Abstract

This study aimed to compare the accuracy of exercise-based prediction equations with directly measured CRF and evaluate their ability to classify an individual's CRF. The sample included 4871 tests from apparently healthy adults (38% female, age 44.4 ± 12.3 yr (mean ± SD)). Estimated CRF (eCRF) was determined from 2 nonexercise equations, 3 submaximal exercise equations, and 10 maximal exercise equations; all eCRF calculations were then compared with directly measured CRF, determined from a cardiopulmonary exercise test.
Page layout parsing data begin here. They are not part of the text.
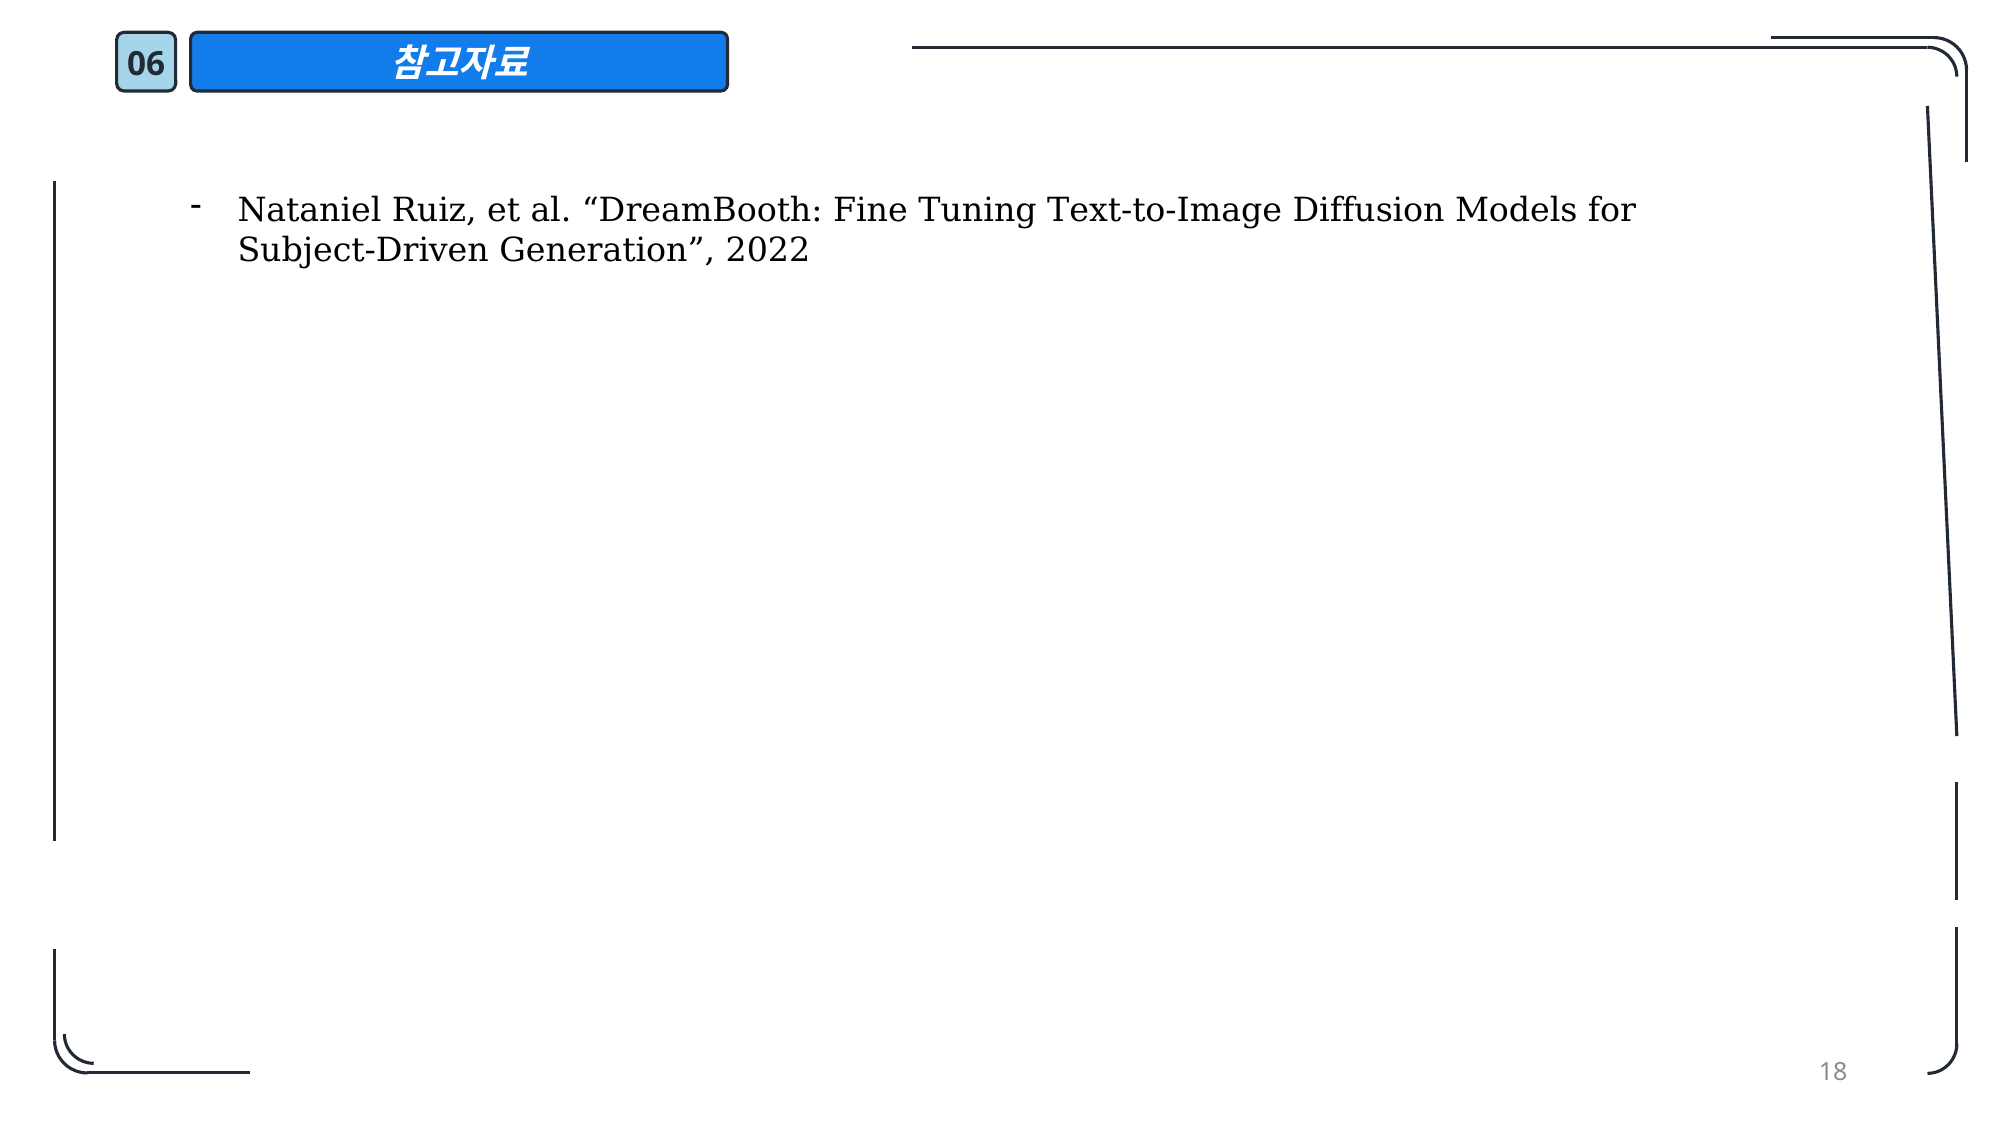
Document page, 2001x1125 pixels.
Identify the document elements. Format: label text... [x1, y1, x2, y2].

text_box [54, 37, 1967, 1074]
slide_number 18 [1412, 1074, 1863, 1103]
text_box 참고자료 [190, 31, 729, 37]
text_box 06 [116, 31, 176, 37]
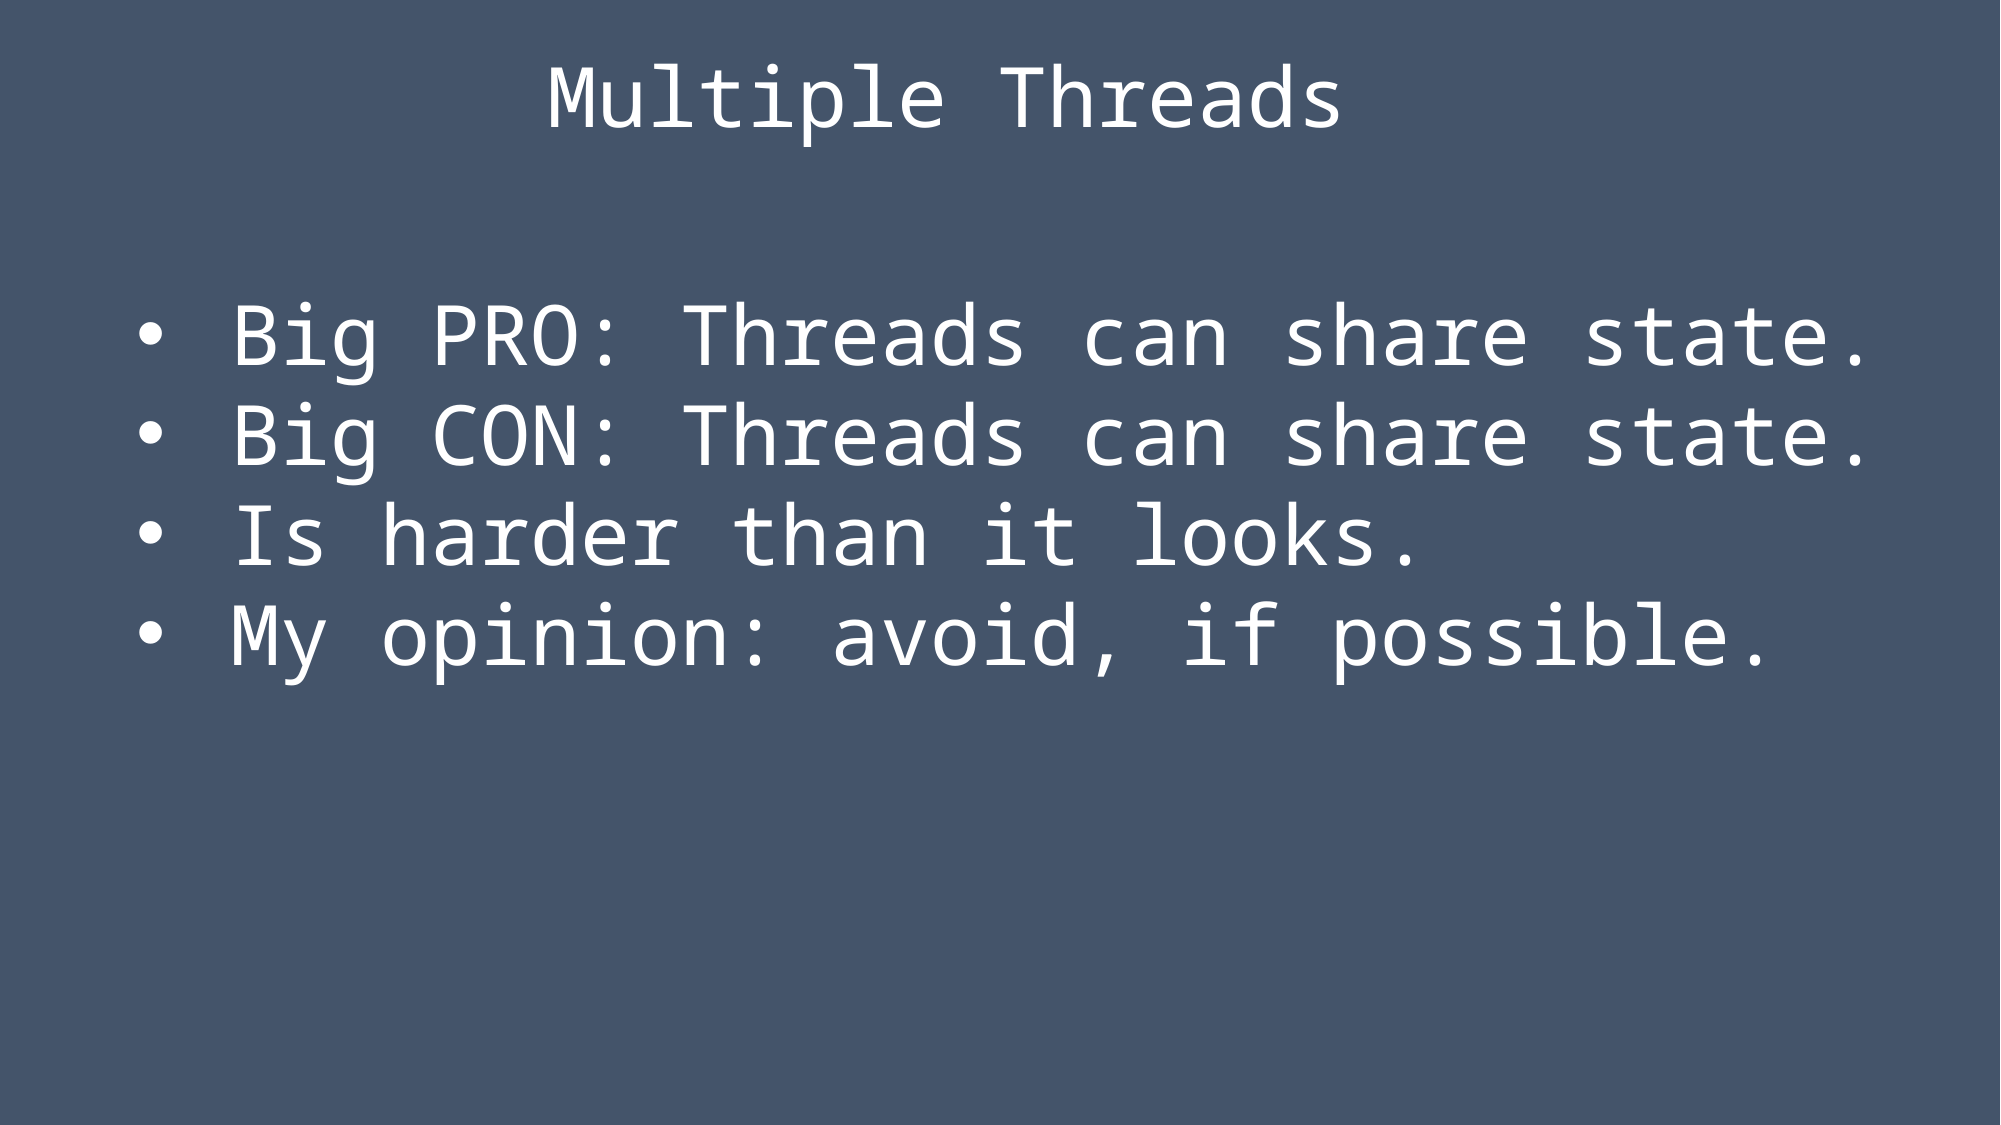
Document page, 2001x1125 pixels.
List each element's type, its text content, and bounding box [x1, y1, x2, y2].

text_box Multiple Threads [512, 36, 1363, 152]
text_box Big PRO: Threads can share state. Big CON: Threads can share state. Is harder than it looks. My opinion: avoid, if possible. [121, 274, 1912, 690]
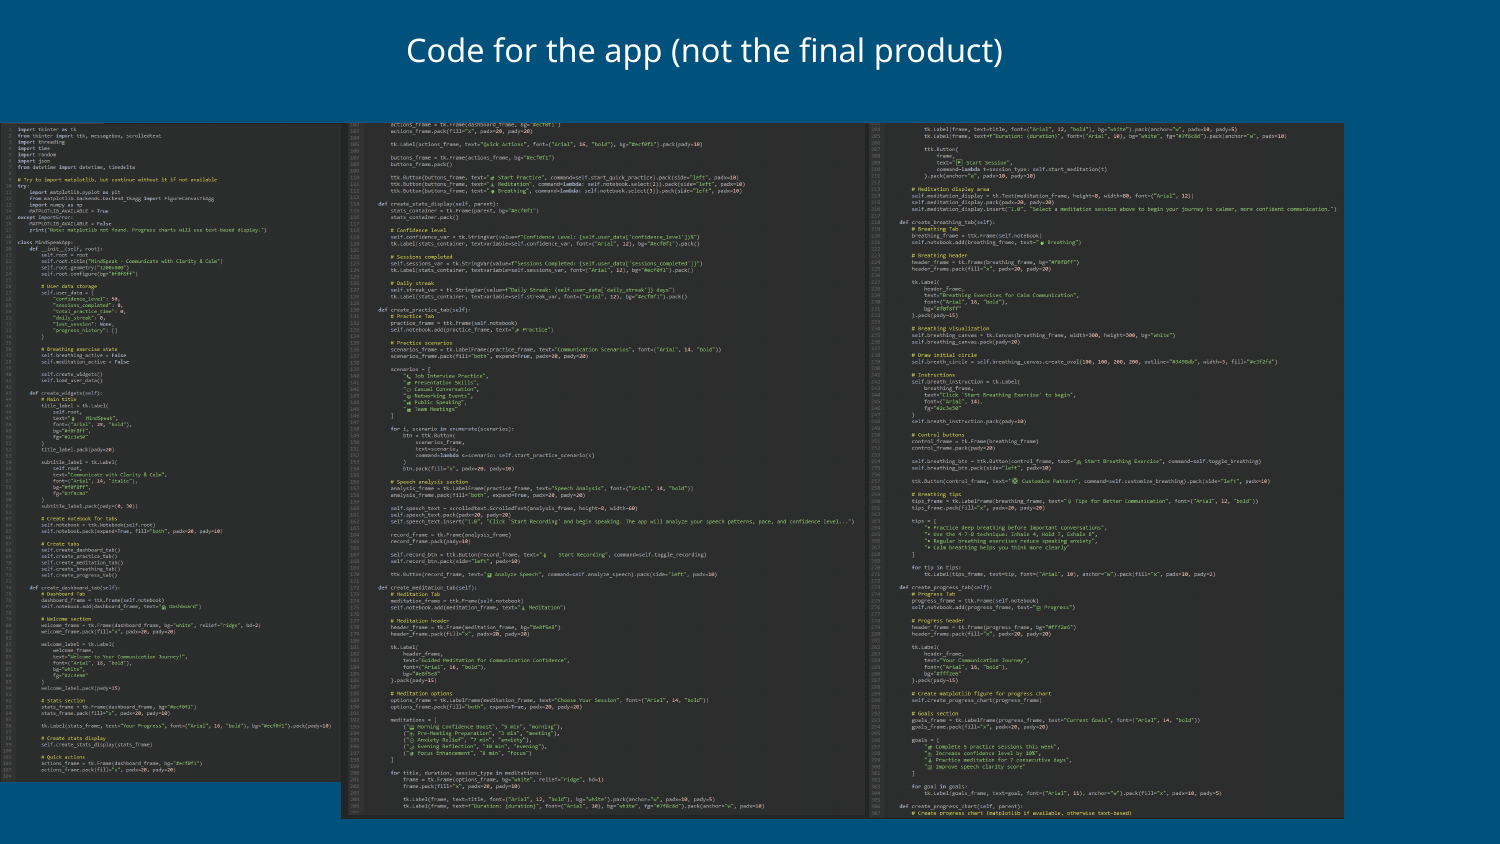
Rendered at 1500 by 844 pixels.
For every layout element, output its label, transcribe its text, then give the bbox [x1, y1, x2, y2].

picture [0, 124, 1343, 818]
list Code for the app (not the final product) [391, 0, 1109, 99]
Analysis included Pearson product-moment correlations, standard error of estimate values, intraclass correlation coefficients, Cohen κ coefficients, and the Benjamini-Hochberg procedure to compare eCRF with directly measured CRF. All eCRF values from the prediction equations were associated with directly measured CRF (P < 0.01), with intraclass correlation coefficient estimates ranging from 0.07 to 0.89. Although significant agreement was found when using eCRF to categorize participants into fitness tertiles, submaximal exercise equations correctly classified an average of only 51% (range, 37%-58%) and maximal exercise equations correctly classified an average of only 59% (range, 43%-76%). Despite significant associations between exercise-based prediction equations and directly measured CRF, the equations had a low degree of accuracy in categorizing participants into fitness tertiles, a key requirement when stratifying risk within a clinical setting. The present analysis highlights the limited accuracy of exercise-based determinations of eCRF and suggests the need to include cardiopulmonary measures with maximal exercise to accurately assess CRF within a clinical setting.